The uproar over the recent poaching and killing of Zimbabwe’s beloved Cecil the Lion has thrust wildlife hunting and trafficking back into the international spotlight.
On the heels of President Obama’s recent visit to Kenya, he announced on July 31 the formation of the United States Wildlife Trafficking Alliance - a voluntary coalition of non-profit organizations, companies, foundations and media interests that will be working closely with the U.S. government in a collaboration to reduce the purchase and sale of illegal wildlife and wildlife products.
U.S.-based tech giants Google, Facebook and eBay, and luxury apparel and accessory companies including Tiffany and Ben Bridge Jewelers have been among the first companies to join billionaire Warren Buffett and over a dozen environmental groups in a new effort to fight the illegal trade in elephant ivory, rhino horns, tiger bones, and other products driving wildlife toward extinction. The Alliance aims to bring together all elements of civil society, including interested companies, foundations, and non-profit organizations, with the goals of:
- Raising the public’s awareness of the scope of the wildlife trafficking crisis, including the illegal trade’s devastating impact on elephants, rhinos, tigers and other irreplaceable species, and illegal traffickers’ role in funding global corruption and terrorism;
- Reducing consumer demand for wildlife and wildlife products; and
- Mobilizing companies to adopt best practices to insure that their goods and services are not being utilized by illegal wildlife traffickers, and to assist in raising public awareness and reducing demand.
“I think many of us feel there is a moment in time here,” said Patrick Bergin, chief executive of the African Wildlife Foundation, a founding member of the Alliance. “We feel we are nearing a tipping point that would get wildlife numbers headed in the right direction again, but we need a surge in awareness and action to get definitively over that hump.

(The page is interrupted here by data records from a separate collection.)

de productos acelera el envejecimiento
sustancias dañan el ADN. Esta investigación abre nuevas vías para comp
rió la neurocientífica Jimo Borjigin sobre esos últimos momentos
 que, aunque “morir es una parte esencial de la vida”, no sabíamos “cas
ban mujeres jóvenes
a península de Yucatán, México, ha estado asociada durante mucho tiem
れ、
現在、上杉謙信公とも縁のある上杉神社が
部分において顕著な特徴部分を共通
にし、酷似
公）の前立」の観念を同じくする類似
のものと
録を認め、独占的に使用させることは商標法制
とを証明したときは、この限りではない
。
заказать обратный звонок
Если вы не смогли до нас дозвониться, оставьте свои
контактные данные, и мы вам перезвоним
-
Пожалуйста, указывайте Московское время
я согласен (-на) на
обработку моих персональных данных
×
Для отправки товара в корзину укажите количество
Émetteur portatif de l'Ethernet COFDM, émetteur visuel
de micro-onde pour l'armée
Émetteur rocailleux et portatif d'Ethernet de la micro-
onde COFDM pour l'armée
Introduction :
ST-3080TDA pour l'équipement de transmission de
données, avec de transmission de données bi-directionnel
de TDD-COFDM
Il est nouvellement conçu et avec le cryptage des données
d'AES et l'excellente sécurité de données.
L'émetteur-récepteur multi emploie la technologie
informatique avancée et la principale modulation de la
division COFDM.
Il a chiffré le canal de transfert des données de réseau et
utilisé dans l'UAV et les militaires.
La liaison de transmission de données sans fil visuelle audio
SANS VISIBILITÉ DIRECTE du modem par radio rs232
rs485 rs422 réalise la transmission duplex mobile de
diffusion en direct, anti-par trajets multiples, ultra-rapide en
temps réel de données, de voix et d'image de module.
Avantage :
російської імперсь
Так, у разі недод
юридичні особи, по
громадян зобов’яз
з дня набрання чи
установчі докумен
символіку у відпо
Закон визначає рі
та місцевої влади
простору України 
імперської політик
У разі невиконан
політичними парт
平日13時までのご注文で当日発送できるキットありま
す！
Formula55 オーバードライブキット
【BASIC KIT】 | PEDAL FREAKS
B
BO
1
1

We need to focus people now and get this done.”
Sally Jewell, the U.S. Secretary of the Interior and co-chair of the Alliance, said: “There is no question that how we deal with wildlife trafficking activities here in the United States will have an enormous influence on our global success in dealing with the crisis.”
Non-profit Alliance members include the National Geographic Society, the World Wildlife Fund, The Nature Conservancy, the Humane Society of the United States, Conservation International, the International Fund for Animal Welfare, and the Paul G. Allen Foundation. Additional NGOs will be welcomed as founding members of the Alliance in the coming weeks, with more collaborators expected to be announced at a meeting at the White House this fall.
The Alliance launches at a critical time for species such as lions, which conservationists fear could be extinct by the year 2050, and elephants, which are being poached at a rate of nearly 100 a day.
“The Alliance is not meant to have long-term goals or even exist long term,” Bergin said. “If this thing becomes too long term, by definition we will have failed.”
As he told Take Part, the most immediate goal is to educate the American public about the problem and get them to take action.
“We want to create a mass movement in American society, where the average person on the street is aware of the poaching and trafficking issue and stands up to say this is not acceptable and it must stop.”
The Alliance’s first actions include getting the word out with the help of its corporate partners: Google, Facebook and eBay are working on an anti-trafficking awareness campaign; while Tiffany & Co. and two other jewelry companies owned by Buffett’s Berkshire Hathaway have committed to keeping ivory out of their supply chains, something the Alliance hopes will become an industry standard.
Bergin said this is only the beginning.
“We want shipping and transportation companies to be more rigorous in ensuring that they are not transporting illegal wildlife products,” he said. “We will want fashion and media companies to help mobilize their customers and users not to consume wildlife products, and to support bans on the sale of ivory in their states.”